The culture Yogyakarta province with its status as a special region lies in the Southern part of Central Jawa, in the heartland of Jawanese culture. As the former capital and the center of several kingdoms in the past, this region and its people are very rich in a variety of cultures. It is widely known from to historical records that the civilization, art and culture had developed well in the center of those kingdoms respectively in the Ancient Mataram Kingdom (8th - 10th Century) era, the second Mataram Kingdom (17th - 18th Century) and Sultanate Ngayogyokarto from the mid of 18th Century up today. 

It should be noted that the cultural heritage from the past includes the magnificent temples, the ruins of palaces and monasteries, the various kind of traditions, cultural events, traditional folk and performing arts, architecture and other traditional activities.

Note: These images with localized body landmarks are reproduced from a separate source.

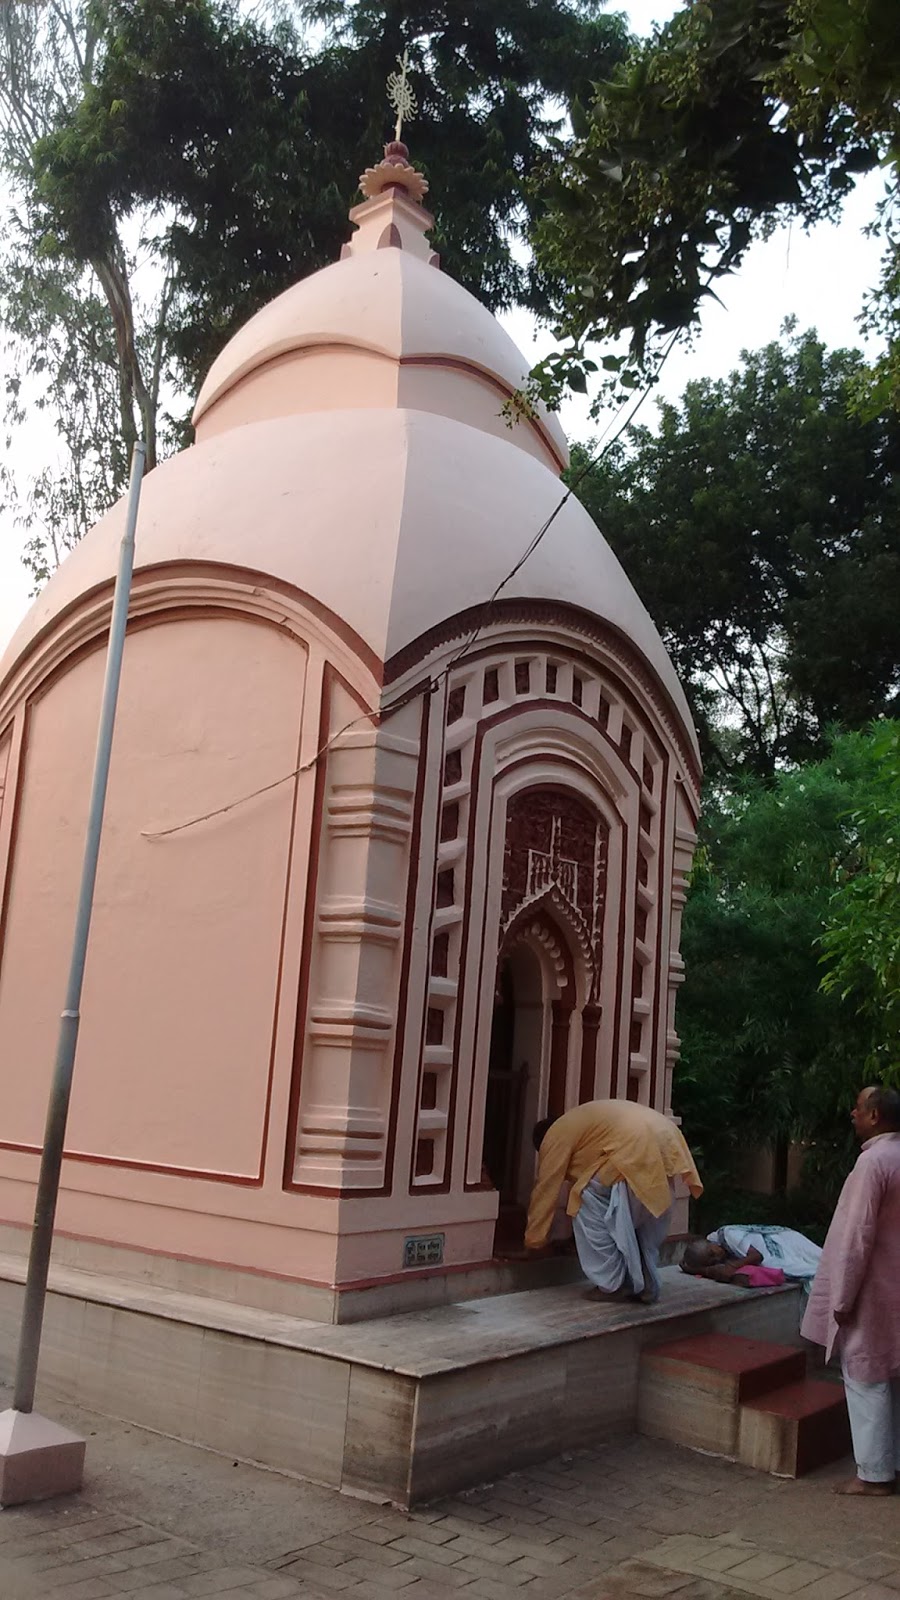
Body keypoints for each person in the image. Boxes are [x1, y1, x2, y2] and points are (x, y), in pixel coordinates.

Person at [801, 1084, 900, 1497]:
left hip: (872, 1290)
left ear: (875, 1115)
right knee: (893, 1374)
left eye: (858, 1108)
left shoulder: (873, 1163)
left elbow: (856, 1237)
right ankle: (891, 1465)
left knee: (865, 1375)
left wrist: (841, 1298)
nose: (852, 1114)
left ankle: (873, 1475)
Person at [524, 1099, 702, 1305]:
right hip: (664, 1136)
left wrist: (534, 1241)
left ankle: (612, 1285)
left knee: (583, 1199)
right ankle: (645, 1284)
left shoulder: (555, 1134)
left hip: (635, 1145)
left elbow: (546, 1188)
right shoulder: (582, 1124)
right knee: (639, 1224)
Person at [681, 1239, 786, 1290]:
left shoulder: (728, 1235)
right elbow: (723, 1273)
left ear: (711, 1243)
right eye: (713, 1262)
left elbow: (757, 1256)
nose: (718, 1258)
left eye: (712, 1253)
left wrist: (694, 1270)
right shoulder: (722, 1257)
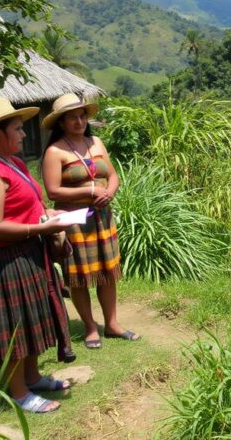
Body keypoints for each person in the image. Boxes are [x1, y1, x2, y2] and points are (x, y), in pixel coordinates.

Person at [0, 97, 77, 414]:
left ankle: (33, 376)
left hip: (25, 253)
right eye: (18, 128)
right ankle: (20, 392)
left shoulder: (11, 162)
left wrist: (46, 214)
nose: (24, 135)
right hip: (2, 262)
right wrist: (40, 230)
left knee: (32, 319)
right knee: (14, 328)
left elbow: (26, 205)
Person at [42, 93, 138, 349]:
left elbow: (113, 175)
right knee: (79, 277)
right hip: (74, 220)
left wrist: (109, 192)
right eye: (72, 117)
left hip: (102, 217)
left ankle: (113, 324)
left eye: (82, 115)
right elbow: (53, 191)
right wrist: (89, 192)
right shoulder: (55, 151)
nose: (79, 121)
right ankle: (90, 327)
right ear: (61, 123)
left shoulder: (96, 141)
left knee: (108, 273)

It is important to note that this is all part of the living culture of Yogyakarta, color of daily activities of live and the local inhabitant’s behavior, particularly the Javanese community with its traditional way of life and customs. Therefore, because of its culture richness and heritage, Yogyakarta has long been known as the cradle of Jawanese culture. 

The other legendary name for Yogyakarta City, among the elders as well as the youth generation that is the City of Art and Culture. Traditional and modern exhibition are held almost every day and night about the art of theater, pantomime, music, classic and contemporary dances, poems, etc. Those are flow in the heart of the city. Even more, there are abundant of cultural ceremony, such as Sekaten, Gunungan, Labuhan, Malioboro Fair, etc, which make the city has high value of tradition, art, and culture.